§ EXERCISE DESCRIPTION: Repeat each entry exactly; omit all pictures.

§ GIVEN DATA:
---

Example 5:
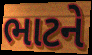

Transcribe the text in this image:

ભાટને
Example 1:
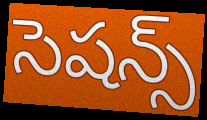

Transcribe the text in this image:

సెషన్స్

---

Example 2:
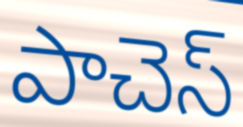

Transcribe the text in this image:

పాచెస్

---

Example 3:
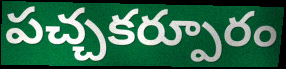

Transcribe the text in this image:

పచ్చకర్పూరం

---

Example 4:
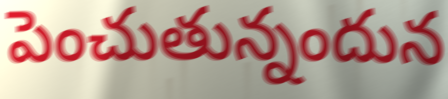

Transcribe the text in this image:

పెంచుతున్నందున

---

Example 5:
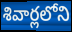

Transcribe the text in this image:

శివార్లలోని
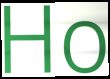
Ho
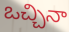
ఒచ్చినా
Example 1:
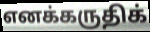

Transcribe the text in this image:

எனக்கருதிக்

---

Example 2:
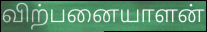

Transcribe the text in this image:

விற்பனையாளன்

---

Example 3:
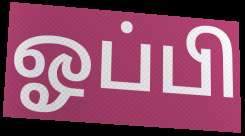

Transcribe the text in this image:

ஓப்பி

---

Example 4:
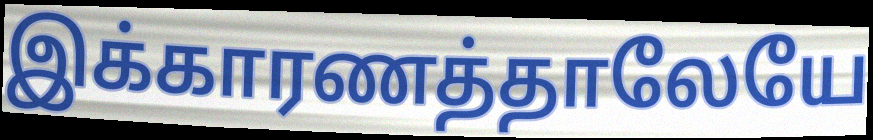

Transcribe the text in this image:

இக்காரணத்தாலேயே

§ OUTPUT FOR THIS TASK:
---

Example 5:

Transcribe the text in this image:

ભાટને
Example 1:

Transcribe the text in this image:

సెషన్స్

---

Example 2:

Transcribe the text in this image:

పాచెస్

---

Example 3:

Transcribe the text in this image:

పచ్చకర్పూరం

---

Example 4:

Transcribe the text in this image:

పెంచుతున్నందున

---

Example 5:

Transcribe the text in this image:

శివార్లలోని
Ho
ఒచ్చినా
Example 1:

Transcribe the text in this image:

எனக்கருதிக்

---

Example 2:

Transcribe the text in this image:

விற்பனையாளன்

---

Example 3:

Transcribe the text in this image:

ஓப்பி

---

Example 4:

Transcribe the text in this image:

இக்காரணத்தாலேயே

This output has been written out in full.